Hollis’s Brew Log

Making many meads in Meridian, and writing it down

Batch #002+oak: Cordial Mead, Oaked

Batch Size
1 gal
Starting Gravity
1.132
Final Gravity
1.012
Approximate ABV (before backsweetening)
15.75%

A branch off of my second batch, sitting on oak chips.

Most Recent Update

Bottled, finally

Whoops, this is probably way too long to let the mead sit on oak. That said, it’s not bad, you’ve just gotta like some oak. It starts and finishes very pleasantly—blending from floral and aromatic into vanilla notes with a little bit of wood—but there’s a stop off at a harsh and slightly bitter place in the middle.

It’s also much drier than I’d expected! The other half of the batch stalled off for so long, I’d just assumed that the whole thing was done. But I never stabilized this half because it was aging in a vessel with an airlock, and I guess at some point my yeast friends woke up! Measured the gravity at 1.012.

The plan:

While I’m not happy with that harsh middle, a friend suggested blending with the parent, and that did a lot to smooth things out without making it too sweet. I’m going to give the mead 6 months in a bottle and see if it improves on its own. If it does, great! But if not, I’m reserving a bottle of the extra cordial for blending, and I’ll crack them open, blend to taste, and re-bottle.

Full Log

Split the batch and add oak

  • ~1 gal mead from batch #002
  • 3 oz medium toast French oak chips

Boiled the oak chips and a brew bag to sterilize them.

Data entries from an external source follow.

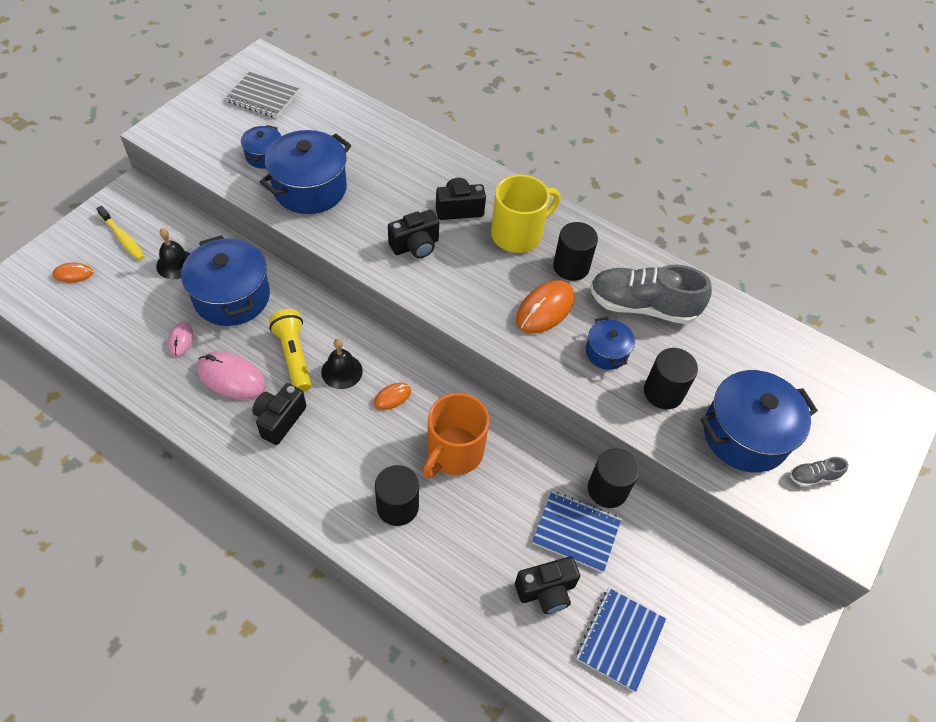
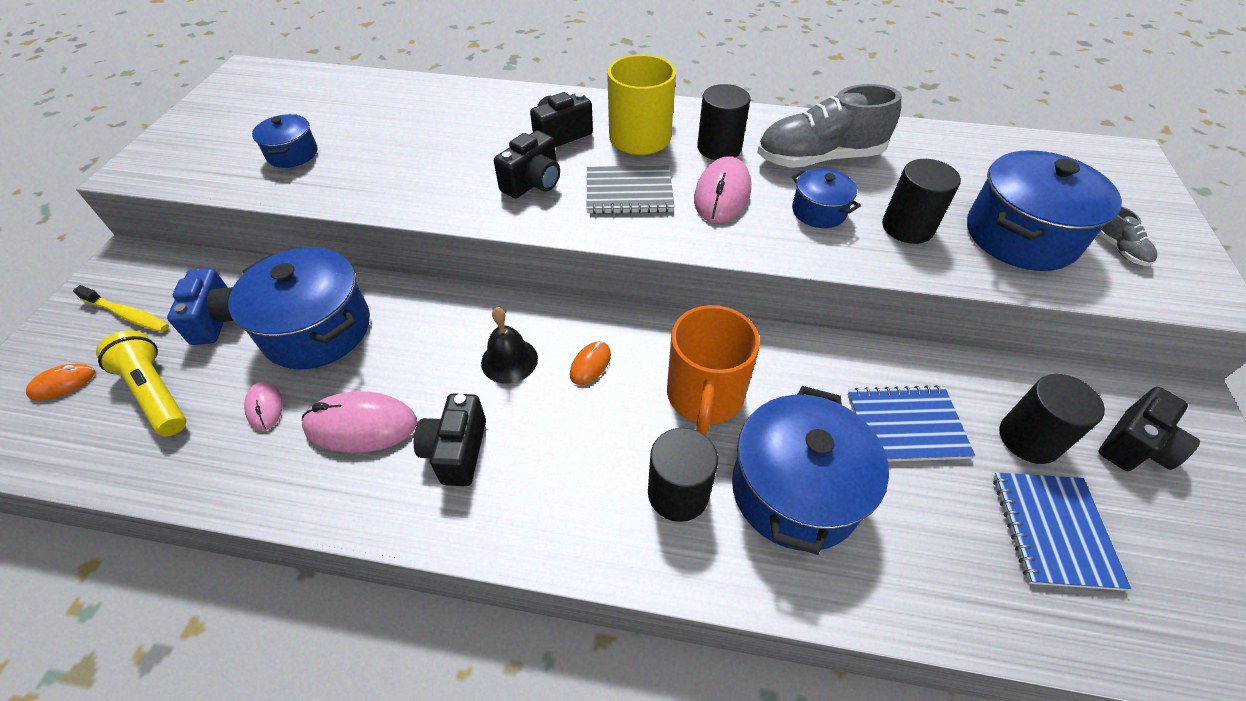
camera: 20 degrees left, 5 degrees down
(175, 264) = (220, 319): black bell -> blue camera
(262, 97) = (263, 102): grey notebook -> grey notebook (629, 192)
(294, 356) = (436, 366): yellow flashlight -> yellow flashlight (156, 393)
(310, 188) = (369, 168): blue pot -> blue pot (795, 490)
(545, 309) = (722, 194): orange mouse -> pink mouse
(546, 591) = (928, 513): black camera -> black camera (1134, 446)
(607, 489) = (901, 363): black cylinder -> black cylinder (1029, 439)
(813, 477) = (1118, 249): grey shoe -> grey shoe turned 75 degrees counterclockwise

Added the bagged oak chips to a 1-gallon carboy and syphoned some mead over the top.

Bottled, finally

Whoops, this is probably way too long to let the mead sit on oak. That said, it’s not bad, you’ve just gotta like some oak. It starts and finishes very pleasantly—blending from floral and aromatic into vanilla notes with a little bit of wood—but there’s a stop off at a harsh and slightly bitter place in the middle.

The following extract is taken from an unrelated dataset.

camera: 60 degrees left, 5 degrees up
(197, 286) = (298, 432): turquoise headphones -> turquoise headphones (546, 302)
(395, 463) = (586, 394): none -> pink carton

It’s also much drier than I’d expected! The other half of the batch stalled off for so long, I’d just assumed that the whole thing was done. But I never stabilized this half because it was aging in a vessel with an airlock, and I guess at some point my yeast friends woke up! Measured the gravity at 1.012.

The plan:

While I’m not happy with that harsh middle, a friend suggested blending with the parent, and that did a lot to smooth things out without making it too sweet. I’m going to give the mead 6 months in a bottle and see if it improves on its own. If it does, great! But if not, I’m reserving a bottle of the extra cordial for blending, and I’ll crack them open, blend to taste, and re-bottle.